Assigned task: Give the data below again exactly as written, but without the pictures.
___
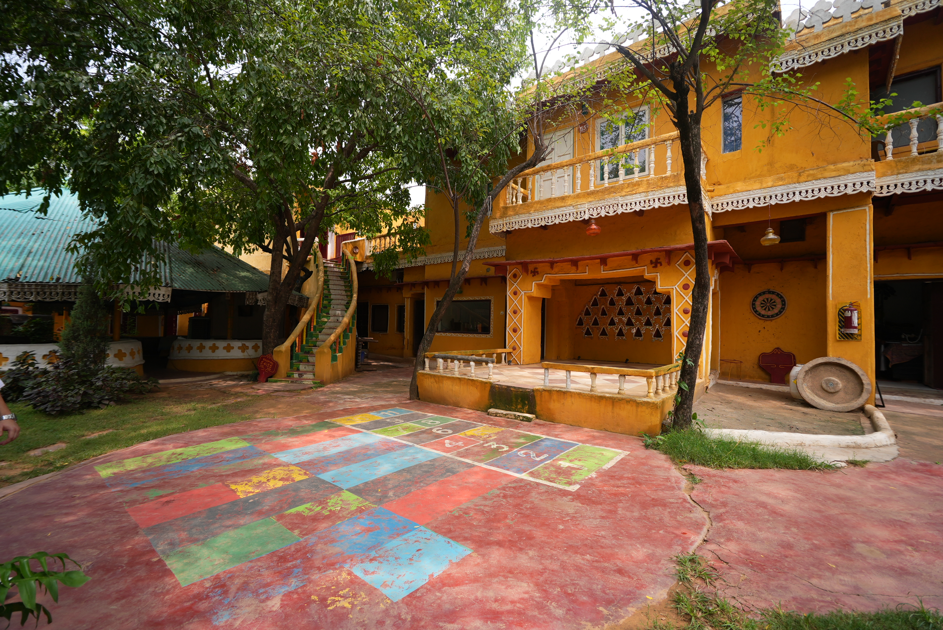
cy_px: 315
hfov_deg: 96.7
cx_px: 472
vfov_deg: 73.8
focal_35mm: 16
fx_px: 419
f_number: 2.8
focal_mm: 16
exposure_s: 1/1000
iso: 200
___
Output for this exercise:
cy_px: 315
hfov_deg: 96.7
cx_px: 472
vfov_deg: 73.8
focal_35mm: 16
fx_px: 419
f_number: 2.8
focal_mm: 16
exposure_s: 1/1000
iso: 200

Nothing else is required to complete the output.